Let us analyze forecast results in Figure 9a from a network administrators’ perspective. Although the situational value on day 3 is relatively low, it is predicted that the network situational value will have a higher tendency on the next day (i.e., day 4), which will warn network administrators about the occurrence of network attacks. At the same time, based on the 11th-day forecast trend, this is likely to be the end phase of network attacks, which will make administrators pay special attention to the network behavior logs for the next two days to ensure that they are not deleted or destroyed by attackers. On the other hand, the forecasts on the 12th and 13th show that network attacks continue, and some vulnerabilities probably exist in the network system.

DDESS can train the attack model and make corresponding portraits of the attack and the attacker without requiring additional hardware, such as FPGA. To perceive the motivation behind the attack, DDESS will classify and mark the attack behaviors of the same source. This helps learn and predict potential attacks behaviors from the same source in the future.

5.3. Competition and Trial

The multi-identifier network system (MIN) combined with DDESS technology has withstood the “Network Security Challenge Competition” held by the Purple Mountain Laboratory [50]. Forty-eight teams continuously carried out remote online high-intensity network attacks for 72 h. During this period, the cumulative number of attacks reached 3.58 million. More precisely, the MIN was one of the few network security systems any team has not broken through. It also successfully prevented most competition-related qualification attacks such as Linux privilege escalation, virtual machine escape, session forging and hijacking, and simulation PWN. The DDESS-based system has been proved to be more robust when compared with traditional commercial workarounds.

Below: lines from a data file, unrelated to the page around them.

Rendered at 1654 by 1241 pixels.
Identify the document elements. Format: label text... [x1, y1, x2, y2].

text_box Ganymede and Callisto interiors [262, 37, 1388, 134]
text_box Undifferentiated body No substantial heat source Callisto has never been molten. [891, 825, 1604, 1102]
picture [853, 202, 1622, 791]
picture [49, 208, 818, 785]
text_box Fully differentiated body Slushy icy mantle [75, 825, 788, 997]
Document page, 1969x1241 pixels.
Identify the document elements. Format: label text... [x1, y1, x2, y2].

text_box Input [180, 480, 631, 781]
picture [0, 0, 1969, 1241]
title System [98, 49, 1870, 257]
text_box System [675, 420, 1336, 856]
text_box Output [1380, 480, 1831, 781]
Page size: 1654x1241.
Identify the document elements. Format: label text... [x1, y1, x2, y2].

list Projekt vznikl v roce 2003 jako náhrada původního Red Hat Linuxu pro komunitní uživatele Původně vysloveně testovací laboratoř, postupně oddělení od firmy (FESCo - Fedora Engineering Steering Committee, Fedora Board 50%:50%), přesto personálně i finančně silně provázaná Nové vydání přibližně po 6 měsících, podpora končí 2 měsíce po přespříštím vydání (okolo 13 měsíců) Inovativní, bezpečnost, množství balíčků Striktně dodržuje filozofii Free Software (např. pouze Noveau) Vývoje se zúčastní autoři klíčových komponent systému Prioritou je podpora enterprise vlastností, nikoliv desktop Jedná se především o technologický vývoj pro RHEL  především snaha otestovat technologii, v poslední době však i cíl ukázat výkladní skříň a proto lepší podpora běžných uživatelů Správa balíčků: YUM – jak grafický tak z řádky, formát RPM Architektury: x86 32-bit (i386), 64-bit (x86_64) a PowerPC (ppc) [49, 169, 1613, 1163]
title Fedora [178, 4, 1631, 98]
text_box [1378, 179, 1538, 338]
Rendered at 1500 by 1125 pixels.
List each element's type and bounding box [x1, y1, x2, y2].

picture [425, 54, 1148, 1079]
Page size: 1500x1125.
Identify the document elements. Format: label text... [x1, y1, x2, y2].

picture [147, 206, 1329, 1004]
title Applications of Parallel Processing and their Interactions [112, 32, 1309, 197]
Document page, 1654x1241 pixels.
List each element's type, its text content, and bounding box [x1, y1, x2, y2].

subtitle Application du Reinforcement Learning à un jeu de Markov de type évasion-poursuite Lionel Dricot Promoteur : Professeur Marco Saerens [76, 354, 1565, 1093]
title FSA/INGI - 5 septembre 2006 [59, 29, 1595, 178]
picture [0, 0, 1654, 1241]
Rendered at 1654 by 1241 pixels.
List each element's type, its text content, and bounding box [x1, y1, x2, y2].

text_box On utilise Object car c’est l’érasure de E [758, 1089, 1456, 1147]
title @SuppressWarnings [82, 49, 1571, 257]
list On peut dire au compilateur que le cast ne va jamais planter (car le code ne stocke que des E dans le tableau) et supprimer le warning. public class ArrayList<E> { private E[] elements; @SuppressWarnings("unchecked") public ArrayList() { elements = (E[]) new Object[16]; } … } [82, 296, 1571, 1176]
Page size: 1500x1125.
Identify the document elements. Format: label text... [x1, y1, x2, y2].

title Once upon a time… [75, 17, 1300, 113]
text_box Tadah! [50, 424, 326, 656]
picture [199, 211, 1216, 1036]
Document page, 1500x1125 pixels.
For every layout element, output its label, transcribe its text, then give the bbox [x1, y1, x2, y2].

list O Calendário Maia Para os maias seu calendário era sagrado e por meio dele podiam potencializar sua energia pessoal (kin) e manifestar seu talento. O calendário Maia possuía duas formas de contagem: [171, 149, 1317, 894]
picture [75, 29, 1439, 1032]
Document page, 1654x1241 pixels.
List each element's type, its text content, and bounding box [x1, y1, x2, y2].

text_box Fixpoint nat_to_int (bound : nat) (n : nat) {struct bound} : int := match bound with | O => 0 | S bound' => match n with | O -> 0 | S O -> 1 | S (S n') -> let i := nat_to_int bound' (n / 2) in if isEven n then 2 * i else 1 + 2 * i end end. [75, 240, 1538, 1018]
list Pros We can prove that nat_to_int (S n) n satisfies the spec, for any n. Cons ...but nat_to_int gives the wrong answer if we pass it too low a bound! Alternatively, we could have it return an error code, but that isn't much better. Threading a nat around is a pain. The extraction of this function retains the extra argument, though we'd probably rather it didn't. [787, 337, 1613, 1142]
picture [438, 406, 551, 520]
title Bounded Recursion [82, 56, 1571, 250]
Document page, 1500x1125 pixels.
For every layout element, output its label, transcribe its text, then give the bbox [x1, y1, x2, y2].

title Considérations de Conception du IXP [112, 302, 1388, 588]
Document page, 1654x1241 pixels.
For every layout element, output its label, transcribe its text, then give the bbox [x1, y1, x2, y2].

6. Conclusions and Future Work

To overcome the current internet security problems, we propose a double defense strategy with endogenous safety and security (DDESS) based on the MIN system. DDESS provides both static and dynamic defense strategies against different network attacks. The proposed system preserves network security using static defensive measures such as identity verification, encryption protection, and trusted computing. It also uses dynamic defensive measures like situation awareness and vaccine cultivation and distribution. Experiments and performance analysis showed that DDESS provides sufficient availability and robust security compared to other existing network defense solutions. In the future work, we plan to introduce edge computing technology to reduce the pressure of central servers and better adapt to the network development, such as 6G, Internet of things (IoT), etc. In addition, we will study the intrusion detection algorithms, and put forward more effective strategies for network security detection and prediction in our future work.